Pytanie do zachwyconych i znających dobrze nawigację TomTom7.
Jak można spokojnie bez nerwów zaplanować trasę w TomTom 7 z kilkoma punktami przelotowymi z punktu A do punktu B, zapisać ją, następnie wczytać - obejrzeć prezentację trasy, ewentualnie edytować ją, jednocześnie znajdując się w punkcie C przy aktywnym GPS. Moim zdaniem nie da się bez wyłączenia GPS. Posiadam cztery nawigacje: MioMap, AM, iGO8 i ten nieszczęsny TomTom7. Ustawianie trasy w TT7 to droga przez mękę. Po wczytaniu trasy ciągle chce prowadzić od punktu w którym się znajduje. Proszę o podpowiedź jak z tym problemem sobie poradzić.

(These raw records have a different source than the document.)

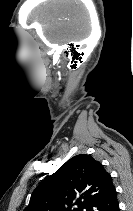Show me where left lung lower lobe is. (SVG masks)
Here are the masks:
<instances>
[{
  "label": "left lung lower lobe",
  "instance_id": "left-lung-lower-lobe-1",
  "mask_svg": "<svg viewBox=\"0 0 133 211\" xmlns=\"http://www.w3.org/2000/svg\"><path fill=\"white\" fill-rule=\"evenodd\" d=\"M91 211H119L115 187H113L98 203H96Z\"/></svg>",
  "mask_w": 133,
  "mask_h": 211
}]
</instances>
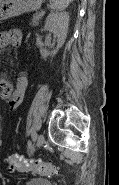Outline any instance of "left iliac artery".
Returning <instances> with one entry per match:
<instances>
[{"label": "left iliac artery", "mask_w": 119, "mask_h": 185, "mask_svg": "<svg viewBox=\"0 0 119 185\" xmlns=\"http://www.w3.org/2000/svg\"><path fill=\"white\" fill-rule=\"evenodd\" d=\"M36 138H37V134H36V132H32V139H33V141H35L36 140Z\"/></svg>", "instance_id": "1"}]
</instances>
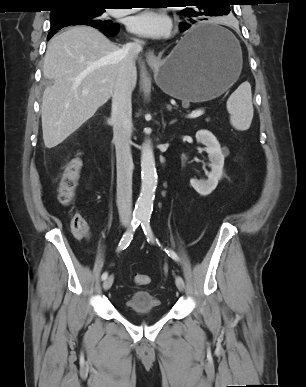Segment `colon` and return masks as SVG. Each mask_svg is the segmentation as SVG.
Listing matches in <instances>:
<instances>
[{"label":"colon","instance_id":"obj_1","mask_svg":"<svg viewBox=\"0 0 306 387\" xmlns=\"http://www.w3.org/2000/svg\"><path fill=\"white\" fill-rule=\"evenodd\" d=\"M82 165L81 157H74L65 165L58 180L57 197L59 202L64 206H68L74 201ZM70 228L75 237L83 238L89 233V222L83 215L76 214L71 219ZM132 280L138 286H145L151 282L150 277L145 274H135Z\"/></svg>","mask_w":306,"mask_h":387}]
</instances>
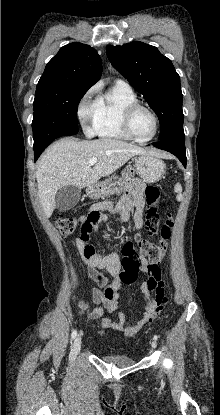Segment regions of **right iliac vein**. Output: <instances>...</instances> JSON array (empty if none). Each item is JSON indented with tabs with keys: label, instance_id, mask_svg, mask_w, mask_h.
Returning a JSON list of instances; mask_svg holds the SVG:
<instances>
[{
	"label": "right iliac vein",
	"instance_id": "right-iliac-vein-1",
	"mask_svg": "<svg viewBox=\"0 0 220 415\" xmlns=\"http://www.w3.org/2000/svg\"><path fill=\"white\" fill-rule=\"evenodd\" d=\"M81 349V338L78 336L75 338L72 346V356L75 357Z\"/></svg>",
	"mask_w": 220,
	"mask_h": 415
}]
</instances>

Zgadzam się z kolegą, że nie jest to tak łatwe jak np. w Igo8. Osobiście używam TT 930T i właśnie wczoraj próbowałem zaplanować przejazd przez Słowenię do miejscowości Postojna z wjazdem od strony Klagenfurtu.

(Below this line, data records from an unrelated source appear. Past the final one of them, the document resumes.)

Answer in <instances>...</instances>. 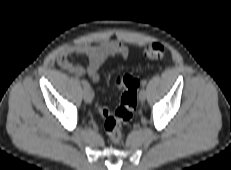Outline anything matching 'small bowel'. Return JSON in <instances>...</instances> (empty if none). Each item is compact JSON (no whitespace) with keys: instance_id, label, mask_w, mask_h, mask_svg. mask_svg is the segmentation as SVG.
<instances>
[{"instance_id":"small-bowel-1","label":"small bowel","mask_w":231,"mask_h":170,"mask_svg":"<svg viewBox=\"0 0 231 170\" xmlns=\"http://www.w3.org/2000/svg\"><path fill=\"white\" fill-rule=\"evenodd\" d=\"M118 55L123 59L129 56V49L121 42L108 39L98 44L78 43L62 48L57 55L58 65L75 76L87 74L93 82L100 81L98 73L101 64L109 57ZM75 56H84L88 59V66L73 63Z\"/></svg>"}]
</instances>
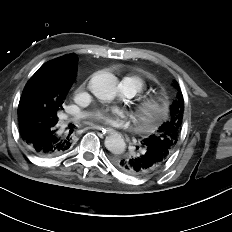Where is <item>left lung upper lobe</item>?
<instances>
[{
    "mask_svg": "<svg viewBox=\"0 0 232 232\" xmlns=\"http://www.w3.org/2000/svg\"><path fill=\"white\" fill-rule=\"evenodd\" d=\"M174 87L177 88V95L171 103L169 119L154 134L141 141V145L158 148L168 157L177 144L184 114V99L177 82H174Z\"/></svg>",
    "mask_w": 232,
    "mask_h": 232,
    "instance_id": "obj_1",
    "label": "left lung upper lobe"
}]
</instances>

Standardowo TT planuje przejazd autostradami, co jest mało atrakcyjne przy obowiązującej obecnie 35EUR opłacie. Jest wprawdzie w TT opcja omijania dróg płatnych, ale i tak pozostają jakieś fragmenty autostrad (np. okolice Lubljany), które z uwagi na zmiany w opłatach być może sa już płatne i lepiej nie ryzykować.
Przystapiłem więc do planowania trasy, korzystając z fukcji plan podróży. Uprzednio wyłączyłem drogi płatne. TT wyznaczył trasę, niestety nie taką, jaką zaproponował mi znajomy ze Słowenii. Pozostało wymusić inną drogę podając miejscowości przelotowe - co nie jest proste - jeżeli chce się np. podać konkretny odcinek to w Igo/Igo8 wystarczy dotknąć palcem ekranu i dodac punkt przelotowy. Tu musiałem najpierw przeglądac mapę, znaleźć punk przelotowy, który mnie interesował i dodać go do ulubionych. Nstępnie w opcji planu podróży dodać go jako punkt trasy. W ten sposób udało mi się stworzyć trasę dokładnie taką samą jak w Igo8, przy trzykrotnie dłuższym poświęconym czasie (brakuje w TT ocji trasy łatwej - przy której Igo8 po wyłączeniu autostrad od razu wyznaczył mi właściwą drogę).
Generalnie jednak bardzo podoba mi się prostota TT w "normalnym" użytkowaniu - czyli włącz i jedź. Byle by nie kombinować za dużo.